On July 21, 1981 the Callander Bay Heritage Museum located at 107 Lansdowne St. E. in Callander opened to the public. The museum, located in the prior home and practice of Dr. Dafoe, tells the story of the Dionne quintuplets, Dr. Dafoe, and other history of the area such as the logging industry, history of shipping on Lake Nipissing, geology and more. Of special note is a barber shop exhibit. The shop first operated on Main Street in Callander (across from the current Foodland) until approximately 1979 when the Township purchased the Dafoe homestead and turned it into a museum. The town barber, Alex Dufresne, was a driving force behind creating a community museum and he donated his barber shop for installation in the museum. The sinks, chairs, mirror and other pieces are all original. When an art gallery was added in 1994 it was fitting to call it the Alex Dufresne Gallery in honor of the museum's found and first chair. Five minutes down the road from the museum is the original "Quintland" site. Yvonne, Annette, Cecile and some of their children visited the museum in 1986. In the 1930s and 1940s, celebrities such as Amelia Earhart, Jimmy Stewart, Bette Davis, James Cagney and Dennis Morgan all visited Dr.
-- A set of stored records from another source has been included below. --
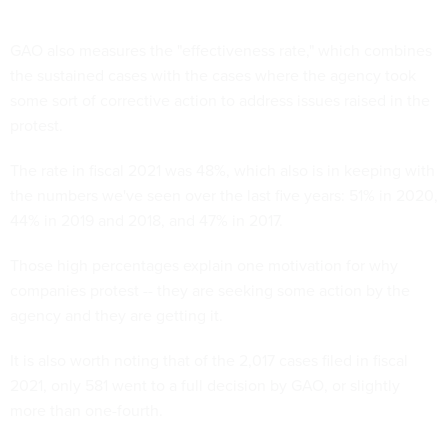
GAO also measures the "effectiveness rate," which combines
the sustained cases with the cases where the agency took
some sort of corrective action to address issues raised in the
protest.
The rate in fiscal 2021 was 48%, which also is in keeping with
the numbers we've seen over the last five years: 51% in 2020,
44% in 2019 and 2018, and 47% in 2017.
Those high percentages explain one motivation for why
companies protest -- they are seeking some action by the
agency and they are getting it.
It is also worth noting that of the 2,017 cases filed in fiscal
2021, only 581 went to a full decision by GAO, or slightly
more than one-fourth.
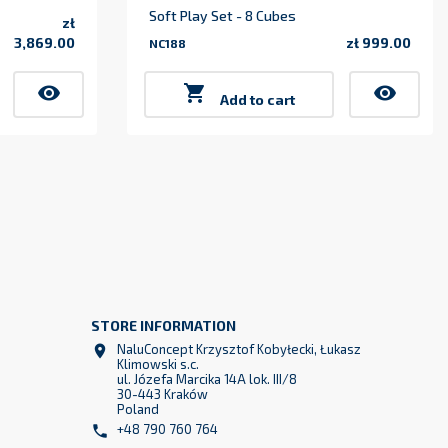
Soft Play Set - 8 Cubes
zł
3,869.00
zł 999.00
NC188
Price
Price
visibility

visibility
Add to cart
STORE INFORMATION
NaluConcept Krzysztof Kobyłecki, Łukasz

Klimowski s.c.
ul. Józefa Marcika 14A lok. III/8
30-443 Kraków
Poland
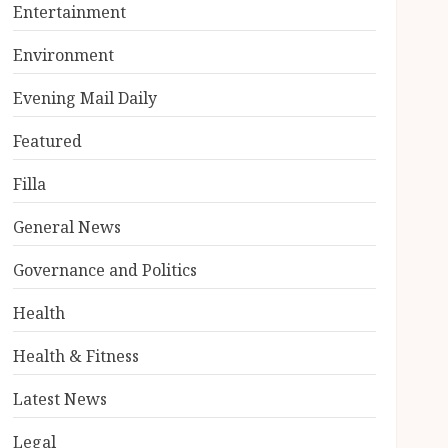
Entertainment
Environment
Evening Mail Daily
Featured
Filla
General News
Governance and Politics
Health
Health & Fitness
Latest News
Legal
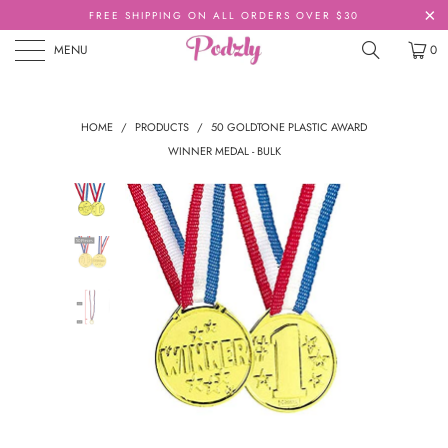
FREE SHIPPING ON ALL ORDERS OVER $30
MENU
0
HOME
/
PRODUCTS
/
50 GOLDTONE PLASTIC AWARD
WINNER MEDAL - BULK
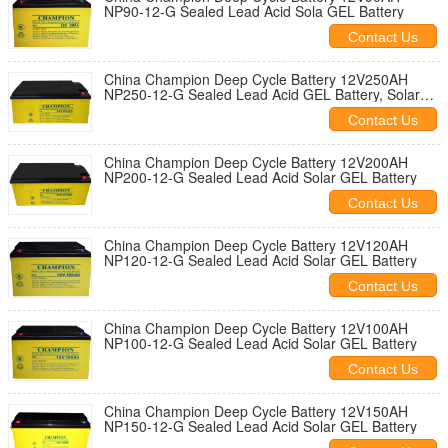
NP90-12-G Sealed Lead Acid Sola GEL Battery
Contact Us
China Champion Deep Cycle Battery 12V250AH
NP250-12-G Sealed Lead Acid GEL Battery, Solar
Battery
Contact Us
China Champion Deep Cycle Battery 12V200AH
NP200-12-G Sealed Lead Acid Solar GEL Battery
Contact Us
China Champion Deep Cycle Battery 12V120AH
NP120-12-G Sealed Lead Acid Solar GEL Battery
Contact Us
China Champion Deep Cycle Battery 12V100AH
NP100-12-G Sealed Lead Acid Solar GEL Battery
Contact Us
China Champion Deep Cycle Battery 12V150AH
NP150-12-G Sealed Lead Acid Solar GEL Battery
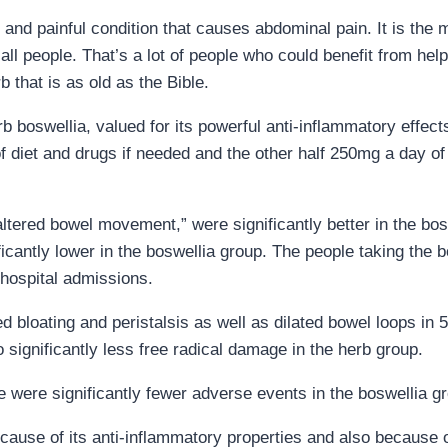
 and painful condition that causes abdominal pain. It is the
all people. That’s a lot of people who could benefit from help
 that is as old as the Bible.
b boswellia, valued for its powerful anti-inflammatory effect
 diet and drugs if needed and the other half 250mg a day o
ltered bowel movement,” were significantly better in the bos
ficantly lower in the boswellia group. The people taking the b
 hospital admissions.
 bloating and peristalsis as well as dilated bowel loops in 
significantly less free radical damage in the herb group.
e were significantly fewer adverse events in the boswellia gr
ause of its anti-inflammatory properties and also because of 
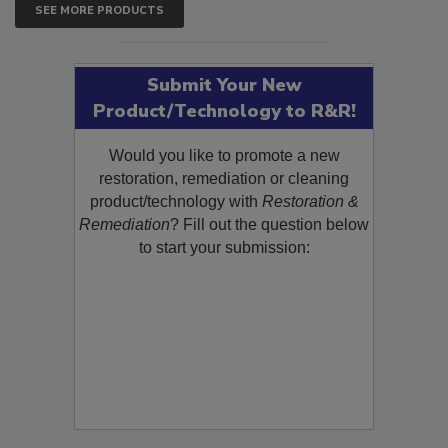
SEE MORE PRODUCTS
Submit Your New
Product/Technology to R&R!
Would you like to promote a new
restoration, remediation or cleaning
product/technology with
Restoration &
Remediation
? Fill out the question below
to start your submission:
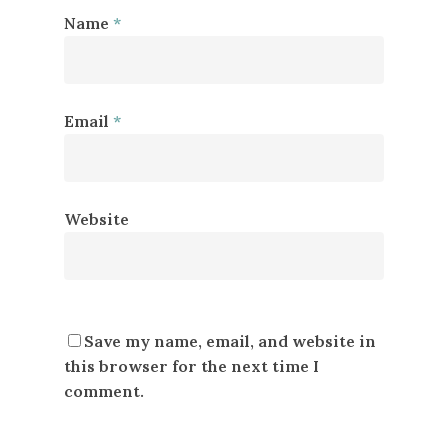
Name
*
Email
*
Website
Save my name, email, and website in
this browser for the next time I
comment.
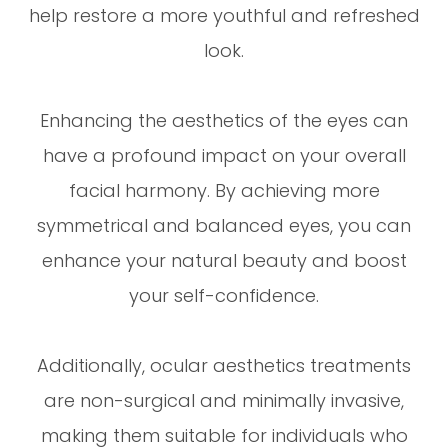
help restore a more youthful and refreshed
look.
Enhancing the aesthetics of the eyes can
have a profound impact on your overall
facial harmony. By achieving more
symmetrical and balanced eyes, you can
enhance your natural beauty and boost
your self-confidence.
Additionally, ocular aesthetics treatments
are non-surgical and minimally invasive,
making them suitable for individuals who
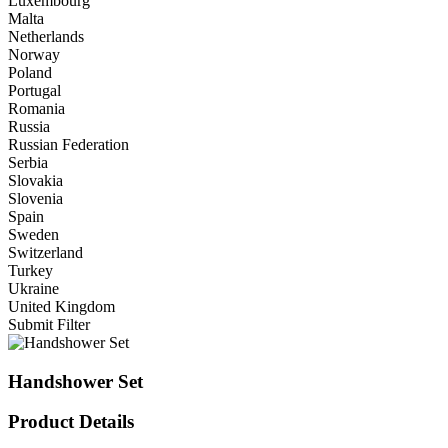
Luxembourg
Malta
Netherlands
Norway
Poland
Portugal
Romania
Russia
Russian Federation
Serbia
Slovakia
Slovenia
Spain
Sweden
Switzerland
Turkey
Ukraine
United Kingdom
Submit Filter
Handshower Set
Product Details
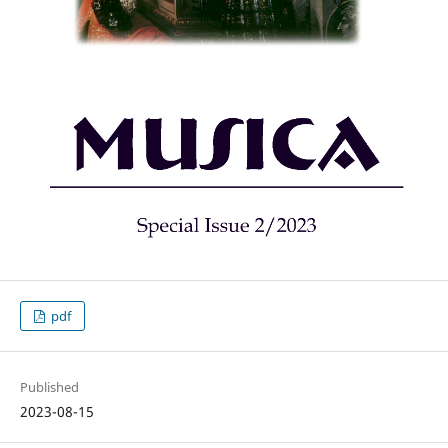
pdf
Published
2023-08-15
Dafoe at his home. In 2016, Brooke Shields and Beau Bridges visited the museum when they were in the area filming a movie. Bridges had played Dr. Dafoe in the tv-movie Million Dollar Babies and Shields' interest in the quintuplets stemmed from her mother's interest in them.


A sibling of the quintuplets was the first to open the Dionne home as a museum. The original family homestead was moved around 1960 to a location on Highway 11B (near the present Clarion Resort), and again in 1985 to North Bay and converted into the non-profit Dionne Quintuplets Museum. The museum was first located at the intersection of Highway 11 and the Trans Canada Highway and features many artifacts from the quints' early days and their growing years. As of October, 2016, the museum closed, and the city of North Bay was considering selling the building as surplus, though a petition was circulated by citizens to have it designated and preserved as a historical structure. In 2017, plans surfaced for the city to sell the building, and relocate it to a fairground in the village of Sundridge 75 km south of North Bay. On November 9, 2017 the City of North Bay announced plans to move the house on November 19 to a new site in downtown North Bay (on Oak Street in a vacant area between Marina Point Retirement Residence and Discovery North Bay Museum, a former CPR Station c. 1903) and reopened in spring 2019.


In particular, Oliva Dionne was resentful and suspicious of outsiders as a result of his having lost custody of the girls. In 1995, the three surviving sisters alleged that their father had sexually abused them during their teenaged years.


In 1997, the three surviving sisters wrote an open letter to the parents of the McCaughey septuplets, warning against allowing too much publicity for the children. The letter read:


In 1998, the sisters reached a $2.8 million settlement with the Ontario government as compensation for their exploitation.


As of December 2019 there are two surviving sisters, Annette and Cécile. Yvonne died in 2001.


In 2018, the birth of the quints was named a National Historic Event.


Shelley Wood's novel about the sisters, The Quintland Sisters, was published on March 5, 2019. It is a fictionalized account of the sisters' story from the point of view of one of the midwives' assistants.